Vladimir Putin sent troops to Crimea; no, he didn’t. Fascists now ruling the country threaten ethnic Russians in southern and eastern Ukraine; no, they don’t. The new government in Kiev is illegitimate and Viktor Yanukovich is the only president; no, he is most wanted for crimes against humanity. Euroamaidan was nothing but a coup led by russophobic extremists; no, it was a people’s revolution against a kleptocratic autoracy.
There already was a war on Crimea in the past days, but it has been fought without tanks.
What is happening in Ukraine in these days proves at least two things: that who excluded Putin would invade Crimea was right, and that Putin already invaded Crimea. Let’s see how was this possible.
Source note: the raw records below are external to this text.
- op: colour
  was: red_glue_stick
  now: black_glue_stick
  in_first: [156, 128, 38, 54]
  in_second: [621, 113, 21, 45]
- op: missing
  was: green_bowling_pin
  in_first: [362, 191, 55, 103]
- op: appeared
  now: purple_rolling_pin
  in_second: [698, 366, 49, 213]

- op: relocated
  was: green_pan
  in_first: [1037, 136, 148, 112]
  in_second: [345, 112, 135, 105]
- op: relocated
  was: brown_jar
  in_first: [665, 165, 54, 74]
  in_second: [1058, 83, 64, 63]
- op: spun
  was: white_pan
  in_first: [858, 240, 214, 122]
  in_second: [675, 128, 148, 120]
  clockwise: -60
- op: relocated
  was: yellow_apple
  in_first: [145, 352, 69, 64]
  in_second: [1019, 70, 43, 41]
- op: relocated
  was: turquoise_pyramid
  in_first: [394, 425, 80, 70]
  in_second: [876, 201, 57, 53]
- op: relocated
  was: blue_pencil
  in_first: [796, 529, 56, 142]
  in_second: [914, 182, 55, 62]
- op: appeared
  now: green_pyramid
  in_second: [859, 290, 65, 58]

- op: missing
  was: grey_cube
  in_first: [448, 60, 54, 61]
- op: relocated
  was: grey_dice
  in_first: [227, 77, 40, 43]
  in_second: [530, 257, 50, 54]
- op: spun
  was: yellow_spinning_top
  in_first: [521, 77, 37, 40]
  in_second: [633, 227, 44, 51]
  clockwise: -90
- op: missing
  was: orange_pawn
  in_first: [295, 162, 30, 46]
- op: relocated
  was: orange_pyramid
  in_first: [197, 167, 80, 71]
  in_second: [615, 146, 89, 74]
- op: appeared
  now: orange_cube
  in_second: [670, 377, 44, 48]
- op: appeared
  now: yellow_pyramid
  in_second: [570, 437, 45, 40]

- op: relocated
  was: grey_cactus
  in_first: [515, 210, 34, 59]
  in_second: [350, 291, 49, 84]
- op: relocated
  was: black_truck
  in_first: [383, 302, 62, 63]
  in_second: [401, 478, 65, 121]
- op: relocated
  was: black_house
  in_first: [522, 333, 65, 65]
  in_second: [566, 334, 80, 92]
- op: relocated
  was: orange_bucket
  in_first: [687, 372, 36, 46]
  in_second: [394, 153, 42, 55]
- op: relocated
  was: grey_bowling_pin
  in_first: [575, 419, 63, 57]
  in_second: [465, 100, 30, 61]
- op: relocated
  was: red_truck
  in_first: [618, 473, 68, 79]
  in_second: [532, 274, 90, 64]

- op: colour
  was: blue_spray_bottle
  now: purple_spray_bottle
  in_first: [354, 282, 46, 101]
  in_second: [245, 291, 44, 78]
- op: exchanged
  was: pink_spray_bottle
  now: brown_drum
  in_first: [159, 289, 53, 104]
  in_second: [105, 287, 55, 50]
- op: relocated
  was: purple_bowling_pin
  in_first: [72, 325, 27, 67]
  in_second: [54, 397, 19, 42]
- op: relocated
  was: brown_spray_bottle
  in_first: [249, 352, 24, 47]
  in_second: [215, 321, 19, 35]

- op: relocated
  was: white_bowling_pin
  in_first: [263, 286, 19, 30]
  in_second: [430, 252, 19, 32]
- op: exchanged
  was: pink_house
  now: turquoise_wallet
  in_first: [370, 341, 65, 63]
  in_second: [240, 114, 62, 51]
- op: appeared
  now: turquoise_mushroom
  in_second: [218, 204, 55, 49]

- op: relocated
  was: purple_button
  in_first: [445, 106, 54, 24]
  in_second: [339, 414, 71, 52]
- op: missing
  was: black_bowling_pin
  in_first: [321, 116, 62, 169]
Russian media – both in Russia and the Russian language ones in Ukraine – covered the news from the barricades in Kyiv in a slightly different way, if compared to western media. This is not a news. But what makes it a novelty is that they did it in two different ways since the Euromaidan revolution started until former Ukrainian president Yanukovich fled the country, and after the new government was appointed. During all the three months of rallies in the Ukrainian capital city, Russian television channels and newspapers indubitably underestimated what was getting more and more the shape of a revolution. News were reported mostly on the background, and usually referred of episodes of violence led by hooligans targeting police and institutions. But all in a sudden – in the days when the Verhovna Rada voted for the destitution of Viktor Yanukovich and elected the new acting president Turchinov – the news from Kyiv started grabbing the headlines in Russia too. The Kremlin’s news war machine started to stake out the ground for Putin’s silent blitzkrieg on Ukraine.
The planned threat
“Russian mobilization is in response to an imaginary threat”, United States Ambassador to the United Nations, Samantha Power, said yesterday during an emergency meeting of the U.N. Security Council. How imaginary is the threat for people being warned of it every day on TV, is hard to say. Reports of people living in terror in a lawless Kyiv and neo-Nazis mobs flooding to Crimea started to fill the news. Ethnic Russian in eastern and southern Ukraine were told that their lives were in danger and that in the rest of the country bloody extremists took the power. Even though people from Crimea I talked to told me they never felt in danger, the mysterious self-defense army soldiers that popped up around airports and other facilities have been saluted like saviors by many. Using soldiers without insignia, saying that they were volunteers of a so-called people’s army, was a cunning trick that reached two goals: give people a sense of confidence making them feeling unsafe at the same time, and deploying troops all around the region before the world could even realize it. Yes, because there is little doubt that those men wearing Russian navy uniforms, behaving like well-trained professional soldiers and equipped with heavy gun machines are nothing but Russian troopers. Just as it happened in any other post-soviet revolution.
The next move
While the international diplomacy is stuck in speeches and declarations, Putin has already his hands on Crimea and can send more troops: Ukrainian army is under siege, mainland mass media are blocked even on the Internet, pro-Ukrainian accounts on VKontakte (the Russian Facebook) shut down and mobile communications cut off. After the infowar, the further step is the cyberwar. Trying to predict the next step is a bet, but given the previous moves, a civil war is unlikely to happen. Crimeans are called to a referendum to join Russia at the end of the month, and this would be a smooth way to grab that land. Results wouldn’t be a surprise and Russian troops will be there to monitor. US, NATO, UN and EU can do very little to push Putin back on his steps and can only negotiated on this basis: what is done is done. But the head of the Kremlin could still slip on a banana skin if his appetite will not be satisfied and will look for a takeover of a bigger slice of Ukraine. In that case, the infowar could be not enough.
Vladimir Putin sent troops to Crimea; no, he didn’t. Fascists now ruling the country threaten ethnic Russians in southern and eastern Ukraine; no, they don’t. The new government in Kiev is illegitimate and Viktor Yanukovich is the only president; no, he is most wanted for crimes against humanity. Euroamaidan was nothing but a coup led by russophobic extremists; no, it was a people’s revolution against a kleptocratic autoracy.